*** Block opens ***

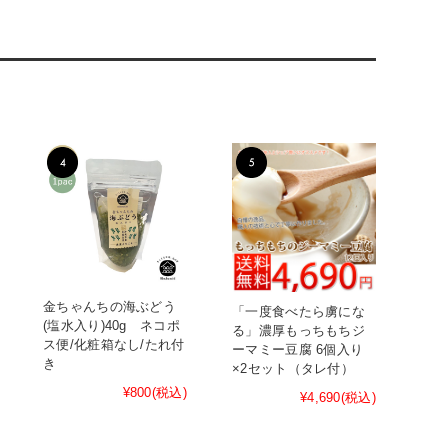
金ちゃんちの海ぶどう
「一度食べたら虜にな
(塩水入り)40g ネコポ
る」濃厚もっちもちジ
ス便/化粧箱なし/たれ付
ーマミー豆腐 6個入り
き
×2セット（タレ付）
¥800
(税込)
¥4,690
(税込)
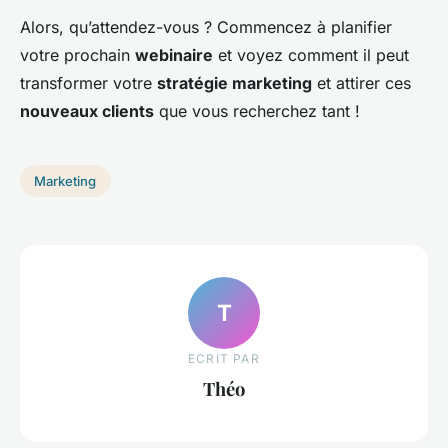
Alors, qu’attendez-vous ? Commencez à planifier
votre prochain
webinaire
et voyez comment il peut
transformer votre
stratégie marketing
et attirer ces
nouveaux clients
que vous recherchez tant !
Marketing
T
ECRIT PAR
Théo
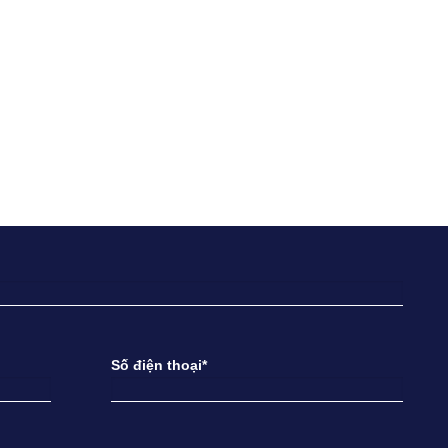
Số điện thoại*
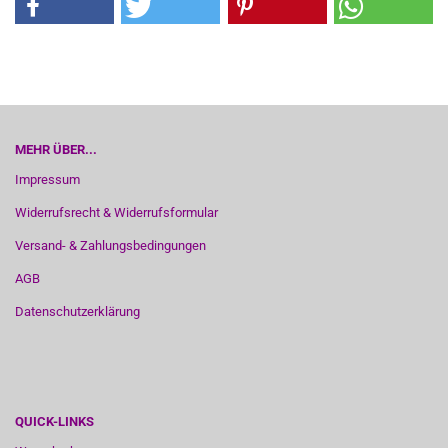
MEHR ÜBER...
Impressum
Widerrufsrecht & Widerrufsformular
Versand- & Zahlungsbedingungen
AGB
Datenschutzerklärung
QUICK-LINKS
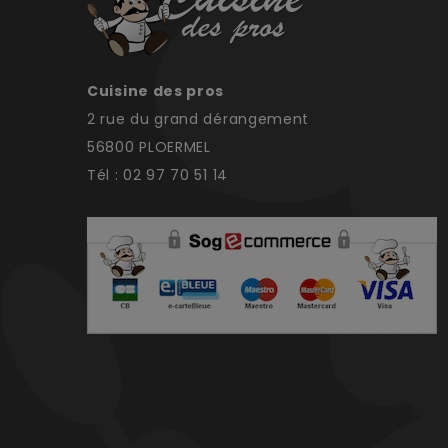
Cuisine des pros
2 rue du grand dérangement
56800 PLOERMEL
Tél : 02 97 70 51 14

*** Block closes ***

■ Work item ■
All of the entries above should be retyped exactly, with the pictures left out.

■ Response ■
金ちゃんちの海ぶどう
「一度食べたら虜にな
(塩水入り)40g ネコポ
る」濃厚もっちもちジ
ス便/化粧箱なし/たれ付
ーマミー豆腐 6個入り
き
×2セット（タレ付）
¥800
(税込)
¥4,690
(税込)
Alors, qu’attendez-vous ? Commencez à planifier
votre prochain
webinaire
et voyez comment il peut
transformer votre
stratégie marketing
et attirer ces
nouveaux clients
que vous recherchez tant !
Marketing
T
ECRIT PAR
Théo
Số điện thoại*
MEHR ÜBER...
Impressum
Widerrufsrecht & Widerrufsformular
Versand- & Zahlungsbedingungen
AGB
Datenschutzerklärung
QUICK-LINKS
Cuisine des pros
2 rue du grand dérangement
56800 PLOERMEL
Tél : 02 97 70 51 14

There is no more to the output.